(Dataset entries)
=== Section Start ===

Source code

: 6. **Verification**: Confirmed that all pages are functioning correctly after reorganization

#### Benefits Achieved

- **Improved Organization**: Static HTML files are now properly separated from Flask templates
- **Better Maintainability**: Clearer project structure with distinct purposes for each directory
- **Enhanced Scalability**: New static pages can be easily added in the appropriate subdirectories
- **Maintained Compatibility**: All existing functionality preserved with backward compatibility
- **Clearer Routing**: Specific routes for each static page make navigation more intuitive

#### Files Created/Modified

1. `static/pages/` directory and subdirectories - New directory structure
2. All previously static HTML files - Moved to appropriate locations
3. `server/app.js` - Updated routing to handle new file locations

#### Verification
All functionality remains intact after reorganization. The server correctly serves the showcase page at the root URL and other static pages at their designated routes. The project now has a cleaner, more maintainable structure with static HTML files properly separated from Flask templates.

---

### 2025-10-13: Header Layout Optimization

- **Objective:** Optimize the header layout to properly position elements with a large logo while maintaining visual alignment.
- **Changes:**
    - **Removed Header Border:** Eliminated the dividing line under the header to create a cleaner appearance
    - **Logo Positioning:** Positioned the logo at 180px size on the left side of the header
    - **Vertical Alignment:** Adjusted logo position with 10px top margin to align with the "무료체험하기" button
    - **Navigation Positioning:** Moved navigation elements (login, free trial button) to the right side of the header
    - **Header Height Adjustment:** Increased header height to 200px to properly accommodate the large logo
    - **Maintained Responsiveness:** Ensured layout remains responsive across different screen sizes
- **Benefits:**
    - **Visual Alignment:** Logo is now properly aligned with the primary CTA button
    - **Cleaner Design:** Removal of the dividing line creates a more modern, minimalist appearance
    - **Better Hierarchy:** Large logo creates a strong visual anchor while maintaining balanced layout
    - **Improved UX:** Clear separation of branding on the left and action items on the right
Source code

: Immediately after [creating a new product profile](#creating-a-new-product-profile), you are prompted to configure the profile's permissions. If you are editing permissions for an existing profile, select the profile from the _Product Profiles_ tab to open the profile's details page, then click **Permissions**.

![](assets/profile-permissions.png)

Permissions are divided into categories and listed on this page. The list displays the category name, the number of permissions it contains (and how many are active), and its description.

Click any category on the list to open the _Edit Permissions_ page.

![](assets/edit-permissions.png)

=== Section End ===

● Exercise: Write down again, exactly as given, only the lines above that fall from the line with "All functionality remains" to the line with "- **Removed Header", inclusive.

● Result for this task:
All functionality remains intact after reorganization. The server correctly serves the showcase page at the root URL and other static pages at their designated routes. The project now has a cleaner, more maintainable structure with static HTML files properly separated from Flask templates.

---

### 2025-10-13: Header Layout Optimization

- **Objective:** Optimize the header layout to properly position elements with a large logo while maintaining visual alignment.
- **Changes:**
    - **Removed Header Border:** Eliminated the dividing line under the header to create a cleaner appearance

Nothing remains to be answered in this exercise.